→ PASSAGE SHOWN

==============================

Just about bordering on odd, I see things through different eyes.The heading says it all - I live, I love, I craft, I am me...


Thank you 2015 - time to stand down. Your time is done.

At this time of the year, for me, it is a time to be retrospective, time to reminisce, time to realise what is important, time to practise hygge, time for gratitude... Time to say thank you for...
  1. The air that I breathe
  2. My dearest other half who makes me complete
  3. My boys
  4. My Mum and Dad
  5. My family
  6. Friends
  7. The warmth of the sun
  8. Blue skies
  9. The purring of a cat
  10. Hearing the crackle of the fire on a cold night
  11. Snuggling down into bed, feeling cocooned by the duvet
  12. Holidays
  13. A brilliant vivid orange sunset or an amazingly fuchsia pink sunrise
  14. Jeans that act both as a corset and make me feel good
  15. Earrings
  16. Laughing til I cry
  17. Casting on a new project
  18. Casting off the last stitch
  19. Walking
  20. Breathing in coastal air
  21. Camping in new places
  22. The earthy scent of a damp woodland in autumn
  23. Blogging
  24. Hearing the rain on the roof - when we are all inside safe and warm
  25. A Scandinavian police drama that makes me wanting more
  26. My health - I have niggles but then that is all they are
  27. Betty Ferries' Shetland sweet oatcakes
  28. Pepparkakor
  29. My camera
  30. Tea - Scottish, green, peppermint, ginger chai, Yorkshire, valerian
  31. Hugs 
  32. Beach sand between the toes
  33. A good night's sleep
  34. Dancing to the radio in the kitchen
  35. The coffee brought to me on a weekend to sip in bed
  36. Cranberries
  37. Weekends
  38. A good strong cheddar
  39. Silver rings
  40. Feathers
  41. Mist in the valley
  42. The reflections in water
  43. My new dustbin in the kitchen
  44. Finding cat pawprints around the bath edge
  45. blankets to wrap around me 
  46. Watching my boys eating the food I cook
  47. Having friends around
  48. Incense curling around the house and filling my senses 
  49. The smell of bread baking
  50. The feel of furry cat tummies and their cold feet
  51. My garden
  52. The hens in the garden
  53. The plants in the house
  54. Music
  55. Land art
  56. Waking up and realising I still have several hours of sleep left before I have to get up
  57. Reading
  58. Hot showers
  59. Clean hair
  60. Wearing something I have knitted
  61. Seeing Himself in the Skepp-o-hoy jumper I knitted him
  62. White painted wood
  63. Fairy lights all year round
  64. Wicker baskets
  65. Border collie dogs 
  66. Garlic bread
  67. The countryside I drive through every day
  68. Lambs playing in the fields
  69. The sound of waves pulling back through a pebbly beach
  70. Bird song
  71. How much Himself does for me
  72. A really good salad
  73. Wool shops
  74. Wool festivals
  75. Wool....(wool)
  76. Friends - dear sweet friends of which I have many - they are what keep me strong, keep me sane, keep me safe. (I know I have already mentioned friends - but they are worth repeating)

==============================

→ GIVEN EXERCISE A
Return the part of the gratitude post starting at "Thank you 2015" and ending at "thank you for...", copied word for word.
→ GIVEN EXERCISE B
Name every kind of tea that the gratitude post mentions.

→ DATA EXTRACT

==============================

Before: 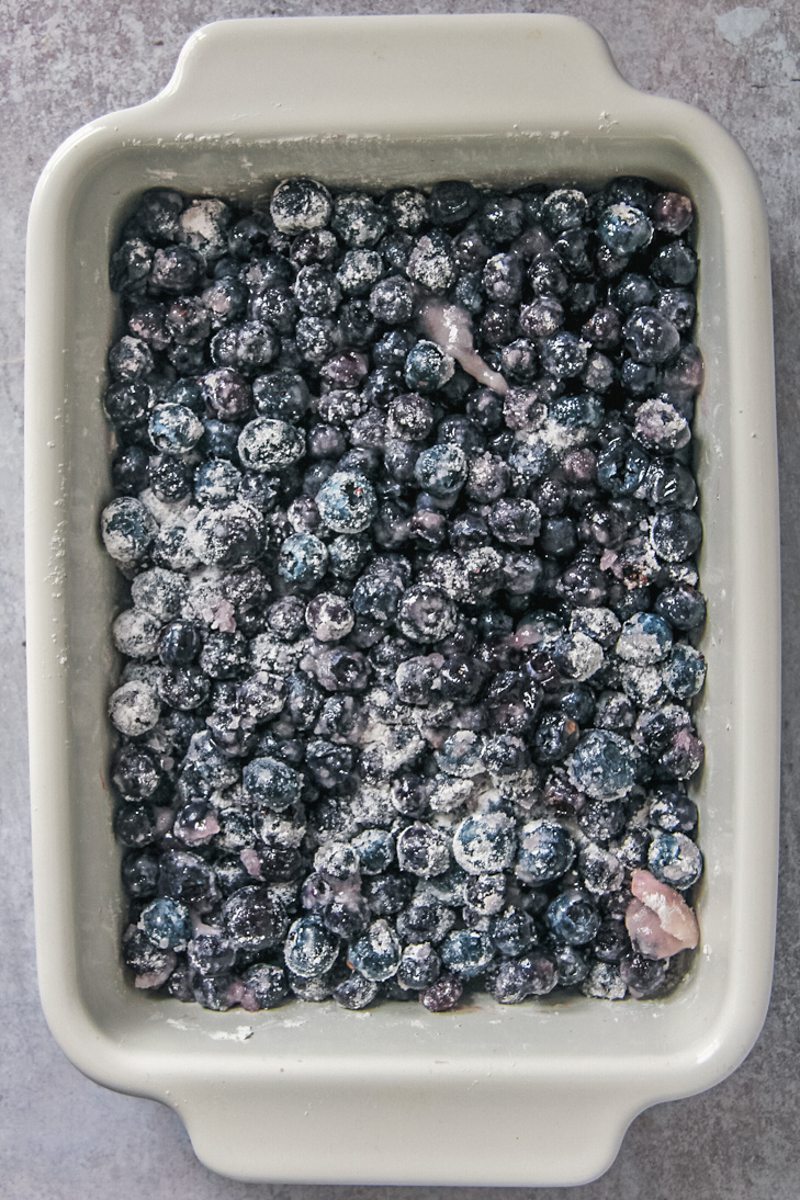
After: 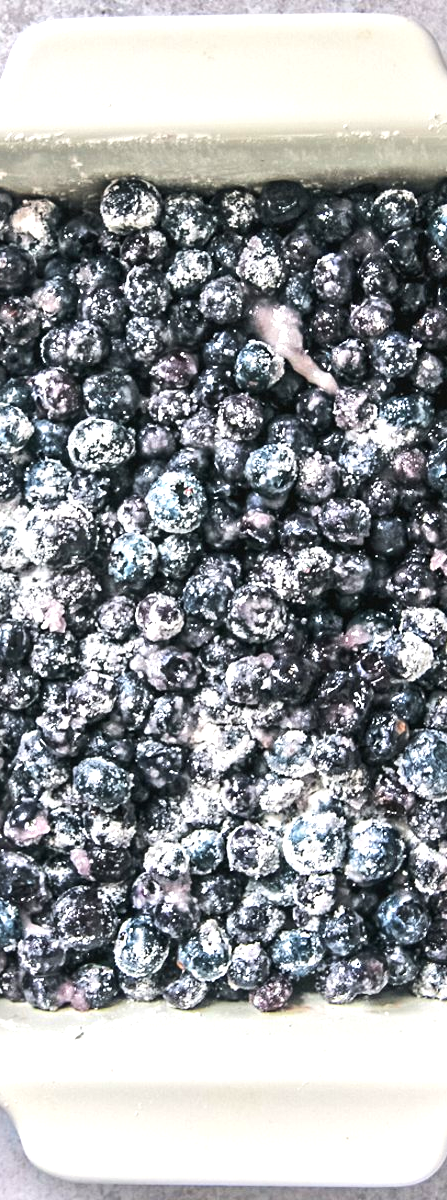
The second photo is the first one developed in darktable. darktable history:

==============================

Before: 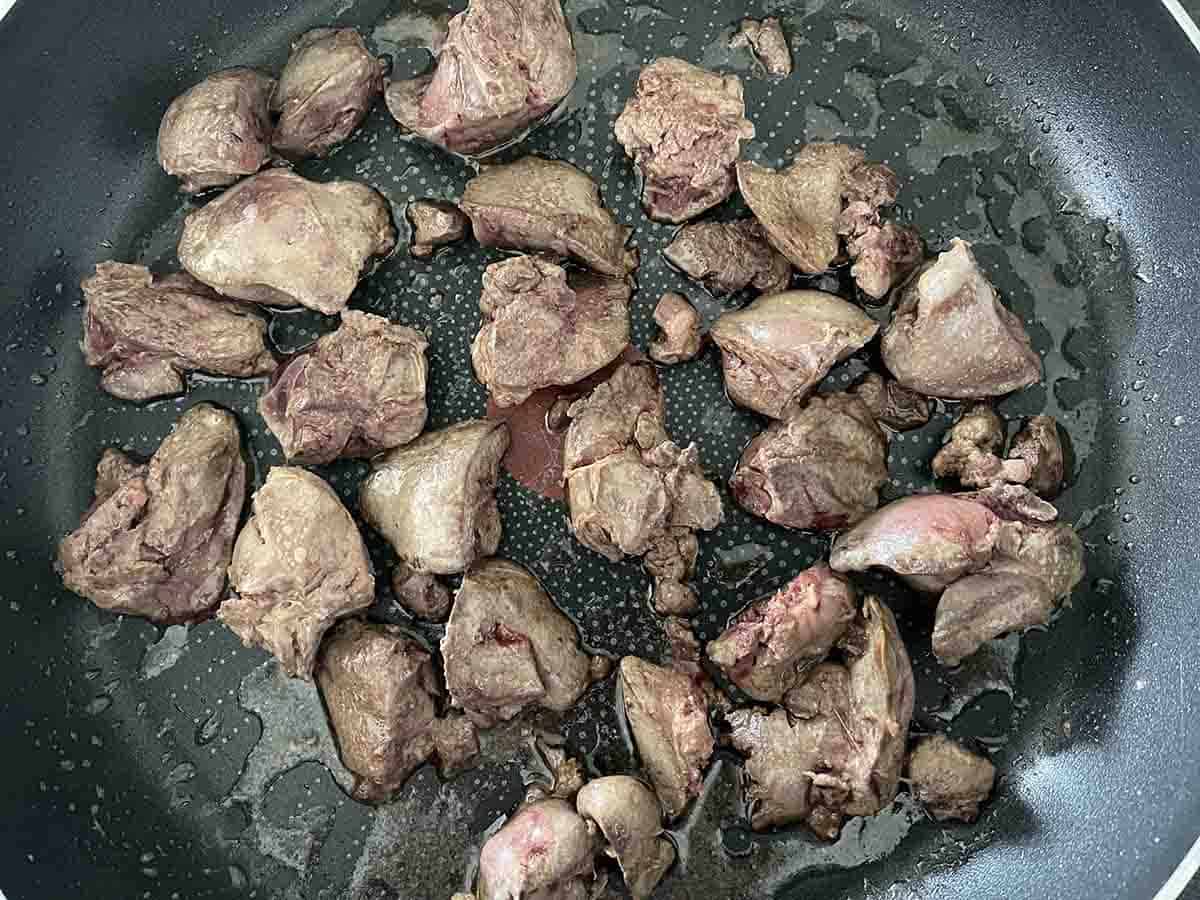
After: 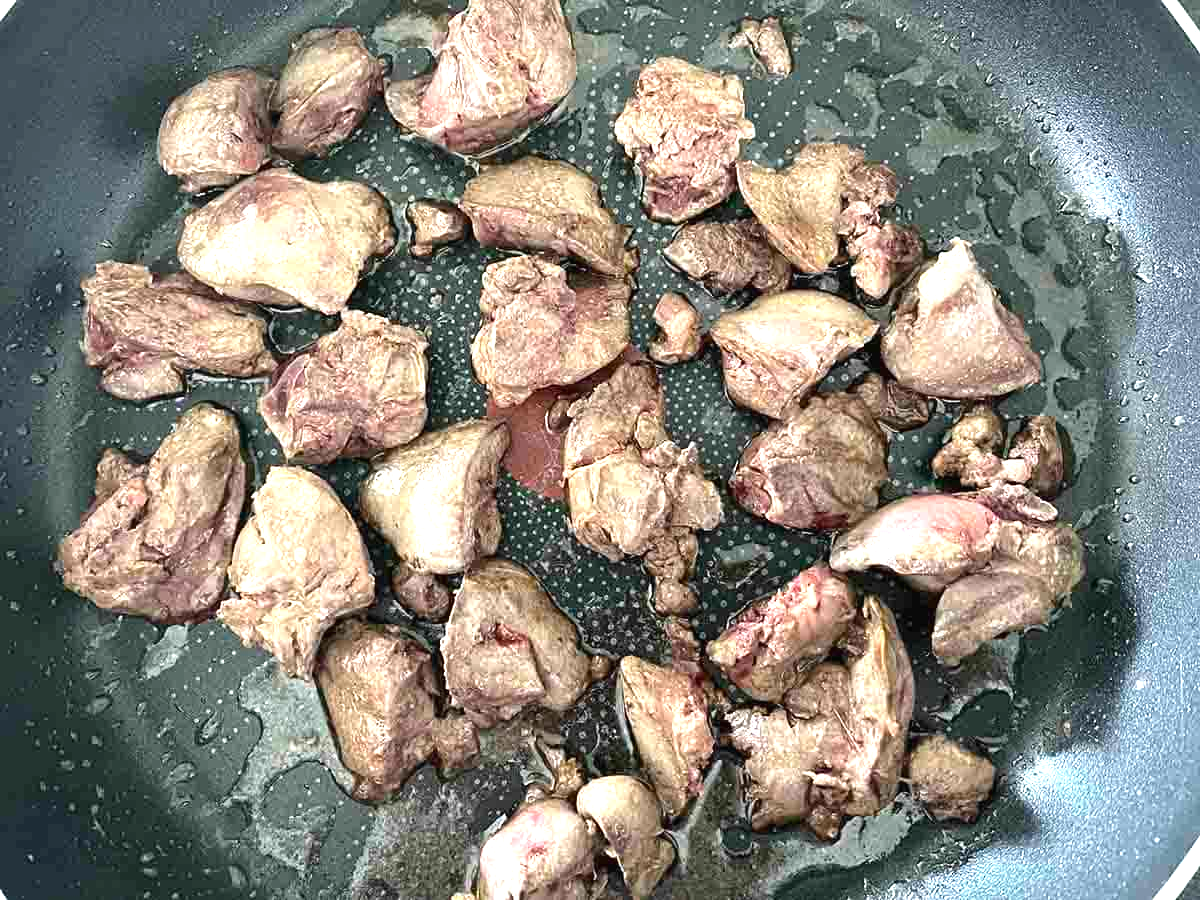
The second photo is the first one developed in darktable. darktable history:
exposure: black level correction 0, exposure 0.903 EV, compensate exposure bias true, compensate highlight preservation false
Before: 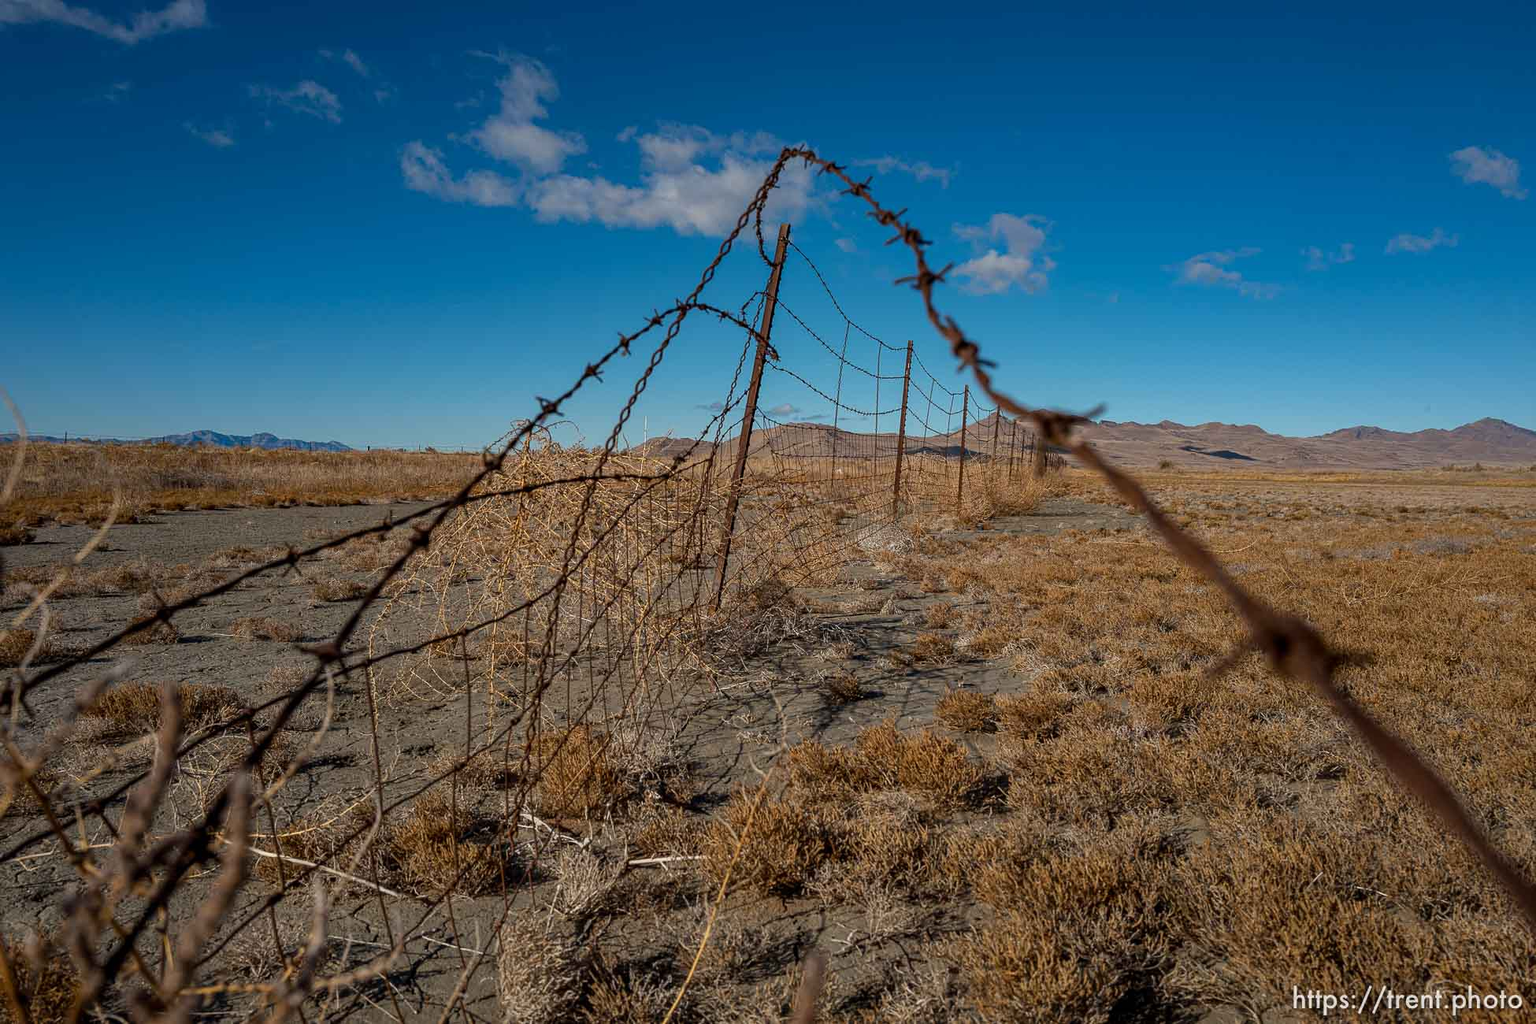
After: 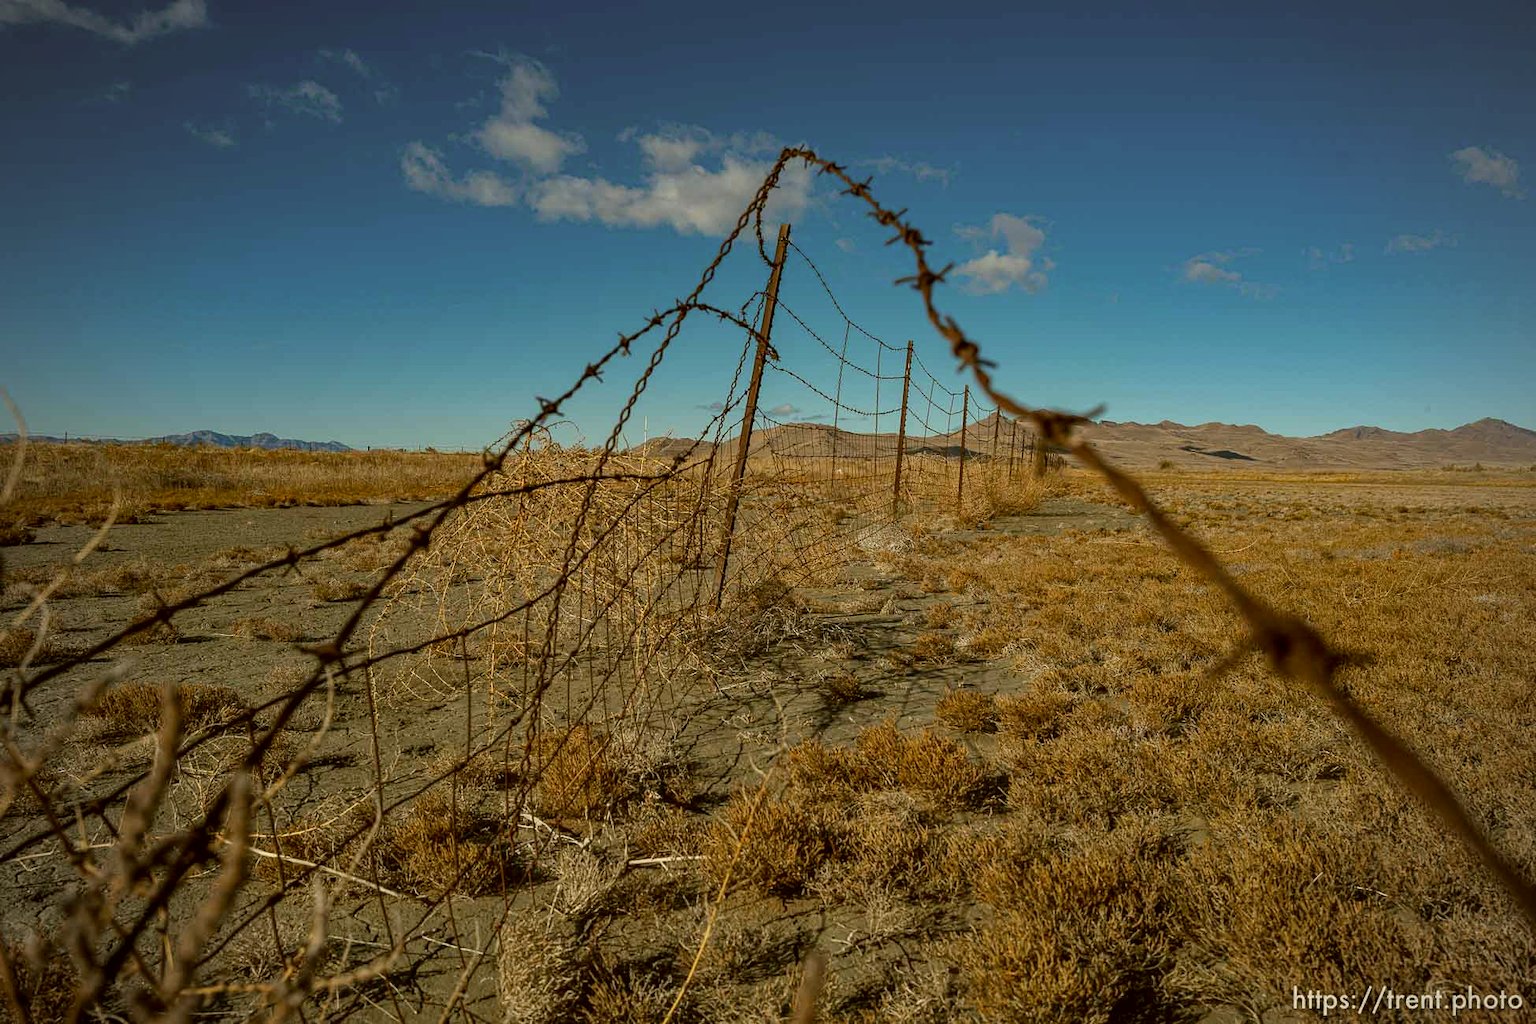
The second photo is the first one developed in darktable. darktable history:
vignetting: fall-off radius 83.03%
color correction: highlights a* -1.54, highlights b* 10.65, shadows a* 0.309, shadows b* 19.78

==============================

→ FINAL RESULT A
Thank you 2015 - time to stand down. Your time is done.

At this time of the year, for me, it is a time to be retrospective, time to reminisce, time to realise what is important, time to practise hygge, time for gratitude... Time to say thank you for...

→ FINAL RESULT B
Scottish, green, peppermint, ginger chai, Yorkshire, valerian